TASK INSTRUCTIONS:
Given the records below, the lines starting at the line with "Félicité Amaneya Râ VINCENT" and ending at the line with "MAIL: ryujinn@gmail.plala.or.jp" should be output exactly, both end lines kept and pictures left out.

EXERCISE MATERIAL:
* * * *

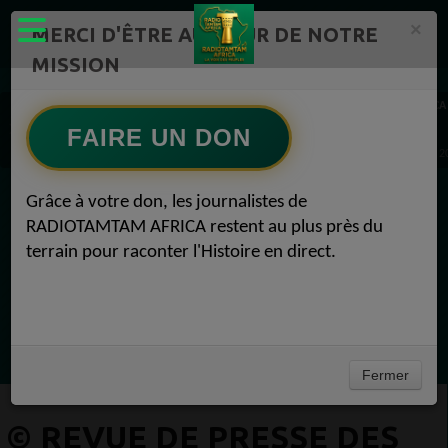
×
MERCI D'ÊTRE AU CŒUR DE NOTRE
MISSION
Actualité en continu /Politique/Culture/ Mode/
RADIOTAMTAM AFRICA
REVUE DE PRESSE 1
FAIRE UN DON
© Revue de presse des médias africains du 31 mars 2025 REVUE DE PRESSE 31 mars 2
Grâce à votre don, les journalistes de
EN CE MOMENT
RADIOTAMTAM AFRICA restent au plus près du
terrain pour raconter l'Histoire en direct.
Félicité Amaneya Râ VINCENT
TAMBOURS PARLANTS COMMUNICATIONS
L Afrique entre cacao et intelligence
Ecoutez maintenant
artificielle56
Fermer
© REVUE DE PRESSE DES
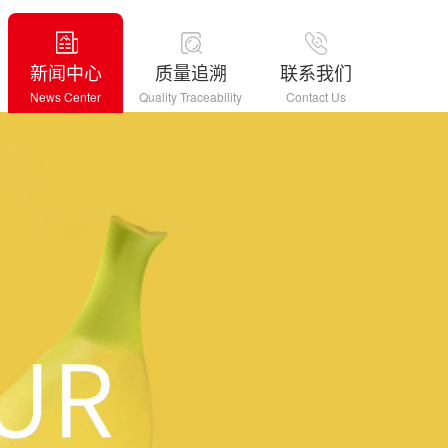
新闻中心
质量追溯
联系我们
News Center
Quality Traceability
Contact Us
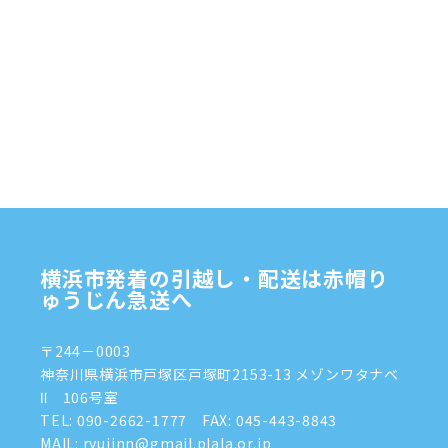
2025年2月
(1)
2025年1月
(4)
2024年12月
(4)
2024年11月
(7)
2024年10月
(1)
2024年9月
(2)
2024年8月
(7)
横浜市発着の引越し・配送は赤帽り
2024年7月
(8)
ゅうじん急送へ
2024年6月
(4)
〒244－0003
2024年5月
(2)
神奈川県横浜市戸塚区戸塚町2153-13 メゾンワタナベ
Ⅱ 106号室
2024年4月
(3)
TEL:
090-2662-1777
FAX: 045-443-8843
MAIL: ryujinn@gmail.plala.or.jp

* * * *

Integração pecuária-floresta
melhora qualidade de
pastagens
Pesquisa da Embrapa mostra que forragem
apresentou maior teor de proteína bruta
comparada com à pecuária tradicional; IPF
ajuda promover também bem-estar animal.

* * * *

EXERCISE ANSWER:
Félicité Amaneya Râ VINCENT
TAMBOURS PARLANTS COMMUNICATIONS
L Afrique entre cacao et intelligence
Ecoutez maintenant
artificielle56
Fermer
© REVUE DE PRESSE DES
新闻中心
质量追溯
联系我们
News Center
Quality Traceability
Contact Us
2025年2月
(1)
2025年1月
(4)
2024年12月
(4)
2024年11月
(7)
2024年10月
(1)
2024年9月
(2)
2024年8月
(7)
横浜市発着の引越し・配送は赤帽り
2024年7月
(8)
ゅうじん急送へ
2024年6月
(4)
〒244－0003
2024年5月
(2)
神奈川県横浜市戸塚区戸塚町2153-13 メゾンワタナベ
Ⅱ 106号室
2024年4月
(3)
TEL:
090-2662-1777
FAX: 045-443-8843
MAIL: ryujinn@gmail.plala.or.jp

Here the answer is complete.